Buenos Aires, ore 18,00. Frotte di impiegati escono dagli uffici per tornare a casa. Nel frattempo le strade si riempiono di cartoneros, quelli che vivono della carta e dei cartoni. Arrivano in treno, in infami vagoni sgangherati, con i loro carretti costruiti chissà come, provenienti dall’interland bonaerense. Vivono nelle centinaia di baraccopoli disseminate nei dintorni e nella stessa capitale. Rovistano tra i sacchetti, selezionano quello che è vendibile. La città si trasforma in una immensa discarica, uno spettacolo triste al quale il Comune reagisce con ben poca efficienza. Il risultato è una sporcizia che oltraggia la vocazione turistica della reina del Plata. Tra i sacchetti appaiono resti di cibi dei ristoranti. Inizia così il banchetto dei miseri, pezzi di carne, pollo, pasta. La gente passa e non nasconde la pena. Non è facile distrarsi davanti a tale spettacolo.

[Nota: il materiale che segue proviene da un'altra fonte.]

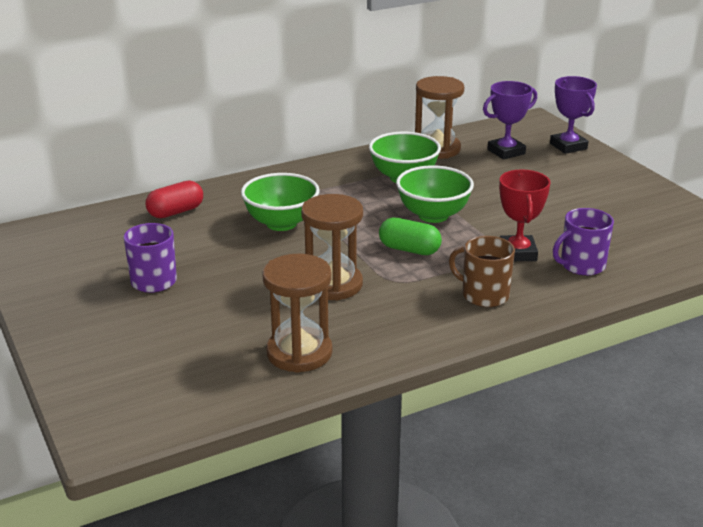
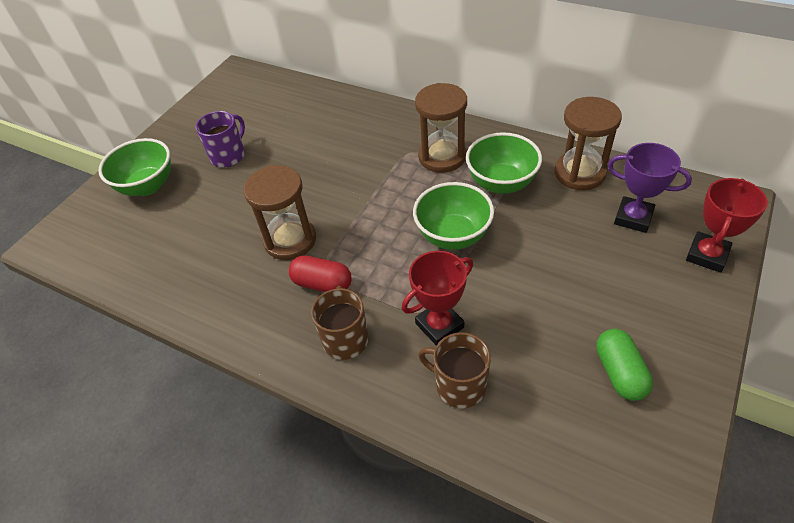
camera: 60 degrees right, 20 degrees up
red capsule [146,180,203,218] -> red capsule moved to [289,255,352,292]
green bowl [241,173,319,231] -> green bowl moved to [98,138,171,196]
brown hourglass [262,254,332,373] -> brown hourglass moved to [415,83,467,173]
green capsule [379,218,442,255] -> green capsule moved to [596,329,653,401]
purple trophy [550,76,597,154] -> red trophy [686,178,768,273]
purple mug [553,208,614,276] -> brown mug [418,332,491,409]

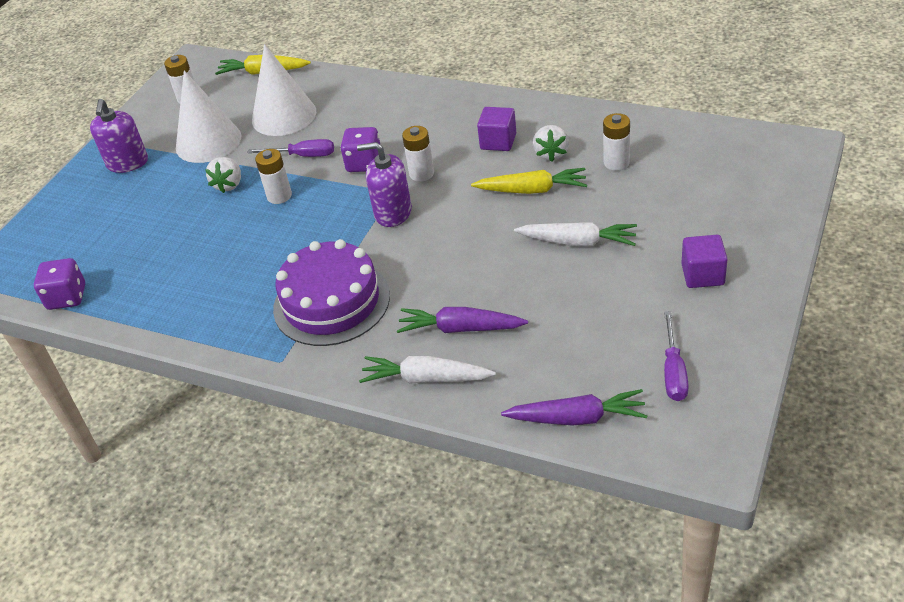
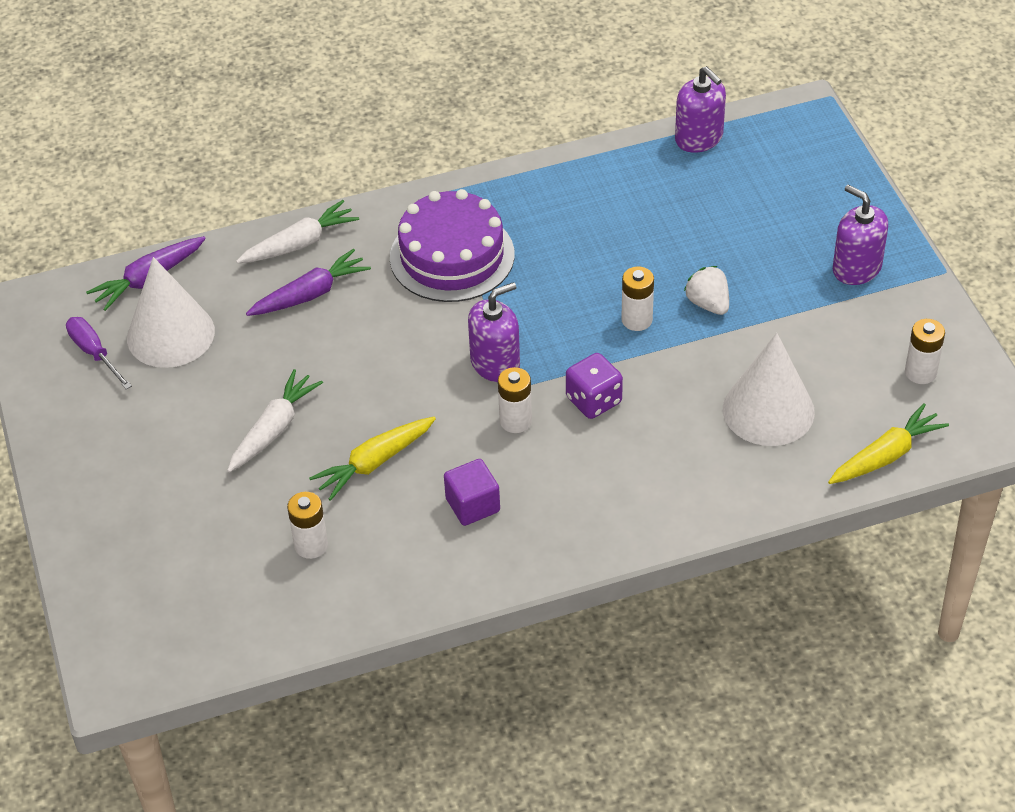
camera: 135 degrees right, 5 degrees up
purple dice [34,258,85,310] -> purple soap dispenser [675,66,726,153]
white cone [176,70,242,163] -> white cone moved to [127,257,215,368]
purple screwdriver [247,139,334,157] -> none
white carrot [514,222,637,247] -> white carrot turned 150 degrees clockwise [227,369,323,472]
white strawberry [533,125,569,162] -> none
purple cube [681,235,727,288] -> none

Il 40% dei bambini tra i 6 mesi ed i 2 anni soffre di anemia per mancanza di ferro. Il ferro è un elemento che interviene nel metabolismo cerebrale e, a seconda della severità del quadro, un bambino paga questa carenza col prezzo di una educabilità futura, chiarisce Sergio Britos del Centro Studi sulla Nutrizione Infantile. La lotta contro la fame è parallela a quella per l’educazione, aggiunge Juan Esteban Belderrain, direttore della Fondazione Claritas, che si dedica alla formazione di giovani alla politica. C’è un’emergenza alimentare, e c’è una emergenza educativa. Bisogna lottare sui due fronti, per ottenere che l’educazione rompa la spirale che condanna generazioni intere alla povertà.

 

È il frutto di anni di neoliberalismo selvaggio che hanno concentrato il 47% della ricchezza argentina nelle mani del 10% della popolazione più ricca. Il problema infatti non è solo generare crescita economica, ma che questa si redistribuisca in modo più equitativo, aggiunge Cecilia Di Lasci, presidente del Movimento Politico per l’Unità, una ong attiva nella società civile e che coagula politici di differenti partiti attorno alla costruzione del bene comune. Il nostro impegno è generare lavoro produttivo che aumenti le entrate delle famiglie – sono parole di Daniel Arroyo, viceministro del dicastero per lo Sviluppo Sociale –. Il nostro ruolo, in quanto Stato, è di dare un pesce, insegnare a pescare ed anche far sì che ci sia pesce nella laguna, uno sforzo nel quale Stato, imprese private e società civile dobbiamo lavorare insieme. È la grande sfida di questo immenso e stupendo Paese.